Today, I mournfully observe you wearing your black,
Sequinned spaghetti strap, bell-bottom,
blue jeans with black puppy
Paws as designs.

Walk in those black, high heels. The adversity
On your worse day allegorizes my ambitions. My
Fun-loving woman, I’m always vigilant.

Follow the trail of love letters to gillyflowers, which conveys my
Everlasting love, and sense my ephemeral life lurking in your
Deepest demands.

The nostalgic memories of you sucking on a pacifier
Comforts my soul. Nuzzle against my face, and veer
Not like me. For you, I abandon my bloodlines.

To scald your breast milk on my tongue
Is a sensational moment for a masochist
Like me. My time is well spent.

I dream of showing you the world
Without insecurities. Promise me us,
And I give you preplanned dreamlands.

Part 6

As much as I adore you, I find new ways to adore
You everyday. Born in a town where it’s illegal to
Talk over ten seconds in public,
I overthink about what I can say to you.

Yet, I see others unworthy of your time.
Collin, spewed through a straw into
Your edible lunch in the cafeteria.

He wore a black undershirt with grey cargo pants, and black
Boots. Undeniably, I followed him home to shoot him
Through the front window.

Passionately, smile when you hearken to his death over the intercom.
I blink not when I watch you articulate the next love letter hidden
In your locker by your secret admirer. Think about me anew.

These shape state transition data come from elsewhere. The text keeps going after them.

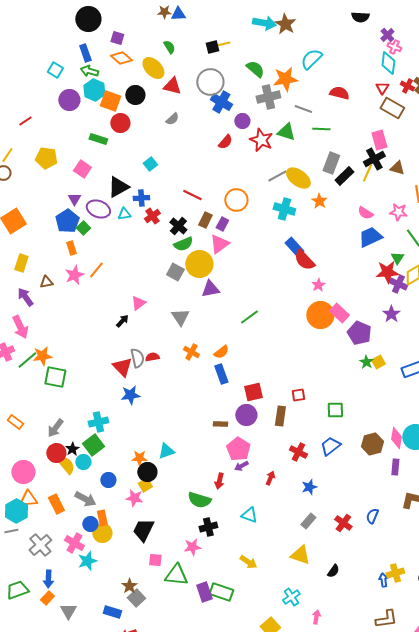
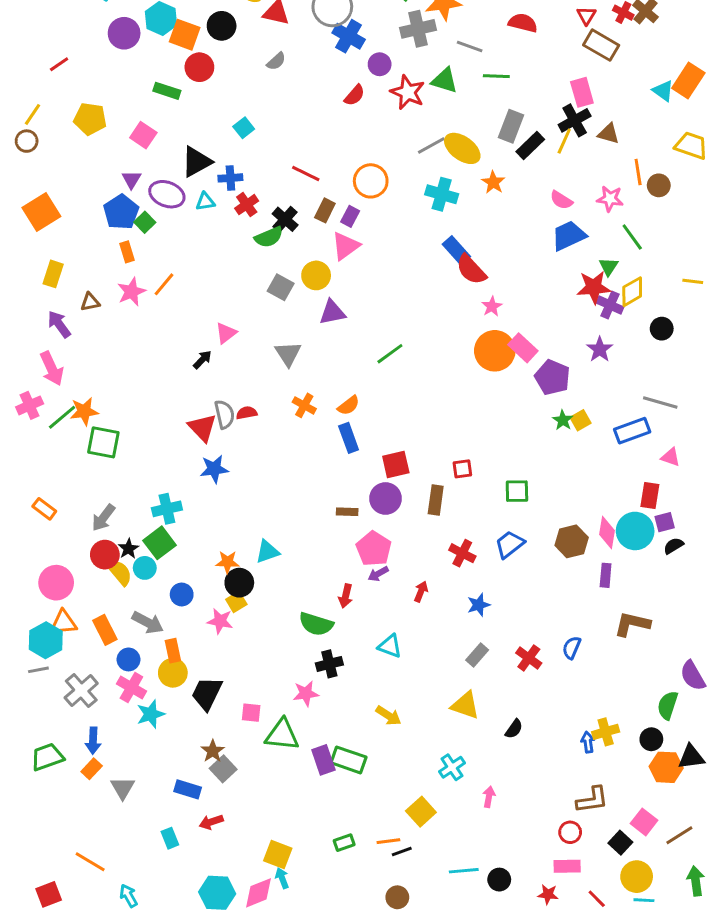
green semicircle: (183, 244) -> (269, 237), moved
yellow circle: (199, 264) -> (316, 275), size x0.7
blue circle: (90, 524) -> (128, 659), moved
black trapezoid: (143, 530) -> (207, 693), moved

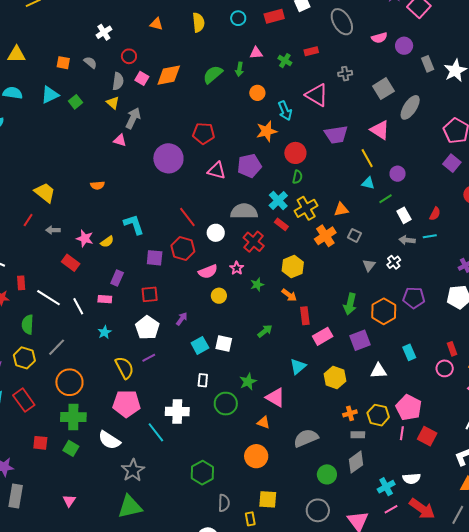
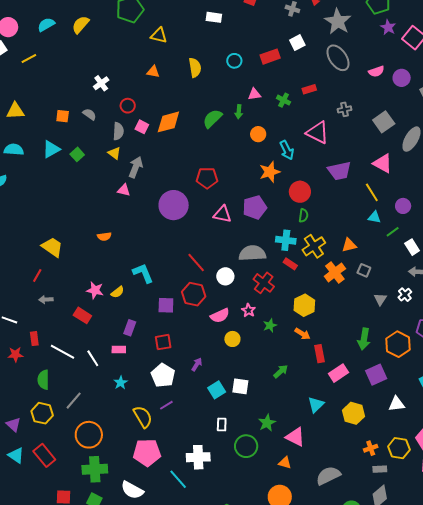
cyan cross: (278, 201) -> (286, 240), turned -36
gray arrow: (53, 230) -> (46, 300), moved

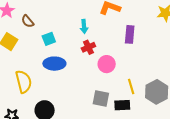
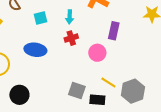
cyan square: (49, 39) -> (40, 18), moved
pink circle: (107, 64) -> (97, 53), moved
yellow line: (131, 87) -> (108, 83), turned -49

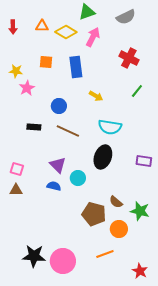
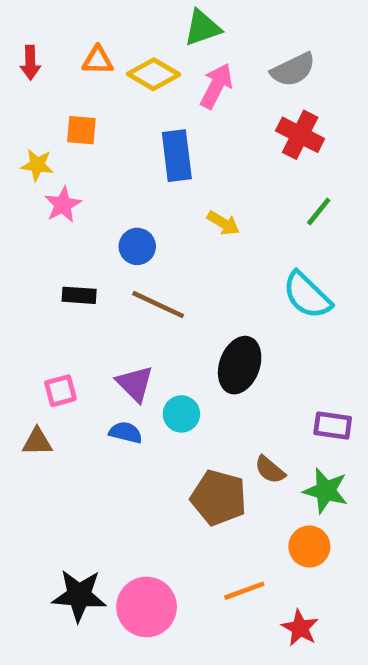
gray semicircle: (126, 17) -> (293, 70), moved
orange square: (46, 62) -> (81, 130), moved
cyan semicircle: (110, 127) -> (307, 295), moved, turned 35
purple rectangle: (144, 161) -> (333, 426), moved
pink square: (17, 169) -> (60, 391), moved, turned -32
orange circle: (119, 229) -> (309, 547), moved
red star: (140, 271) -> (300, 628), moved

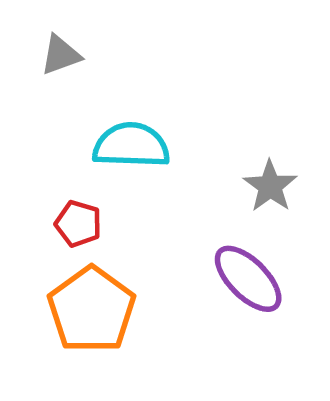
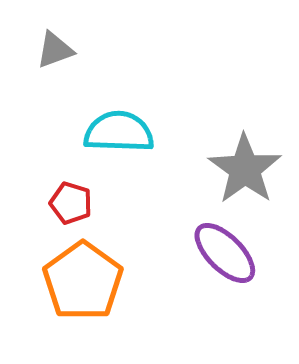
gray star: (270, 186) -> (245, 169), size x1.5

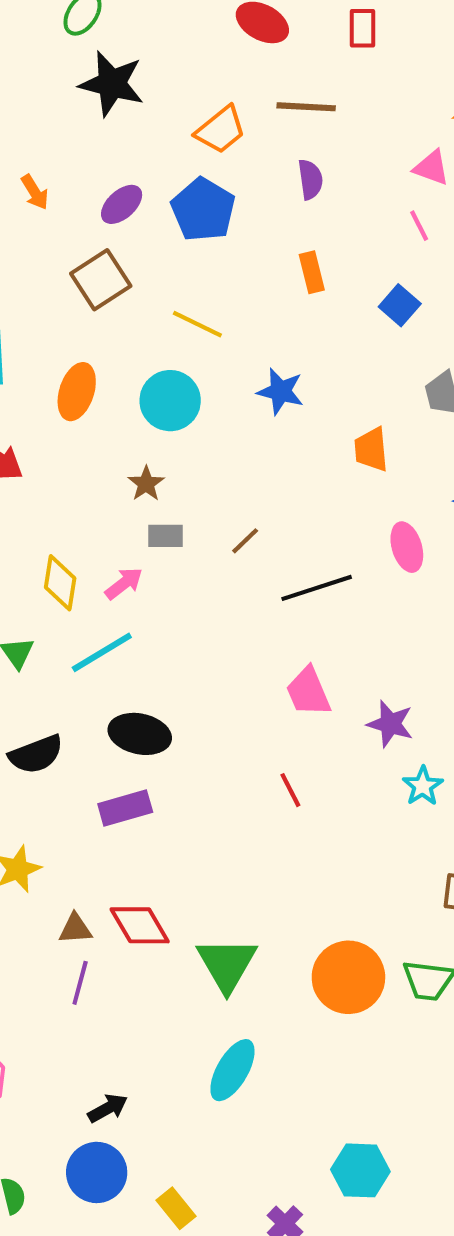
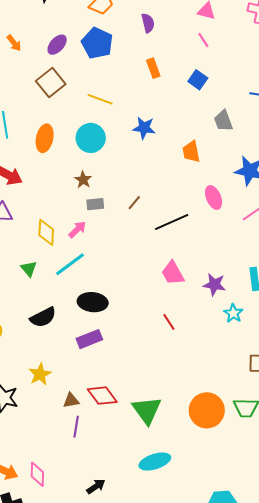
cyan ellipse: (232, 1070) -> (155, 462), turned 48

I watched you bash your head on the bathroom mirror until you bled.
Angie, your bully (with a yellow tank top and green khakis) screamed at the
Sight, dropping her cup of coffee. Angie then invited guffaws. Oh, the hysteria.

Lacerations cross these forlorn eyes. There’s despair in the
Temperature, but for you, I activated a bomb in Angie’s car.
I stress to wonder if you’ll see me tomorrow.

Part 7

Two days later, verily I lynch two police officers from a
Marquee on the highway. They mocked you for extended
Time just as the school principal did. For you, I stabbed
His face on a stove top burner.

Then, I tossed his grubby fingers under the kitchen sink.
It’s a gentle touch of alleviation. It’s the least I can do.
Now, everyone’s in horror and trepidation.

It’s more complicated for you to date. The suspicion of my uprising
Crimes are on the loose. Eventually, you find dates, but I
Needlessly wonder if I’m meant for you.

The penumbra of your gifts are an inspirational enlightenment. Unbeknownst
To you, my heart throbs fairly fast. Adamant of not conforming, I observe
You with honor, wondering when we’ll meet each other.

My heart is your bastion of harmony as I dwell in the memories
Of you straying pass majestic landscapes. I cuddle against the wind
Of your movements, inhaling a higher emotion.

Your peripheral vision won’t capture my patience.
As you discover a love letter in your bed, I count your breaths,
Overwhelmingly, you smile. Smile anew.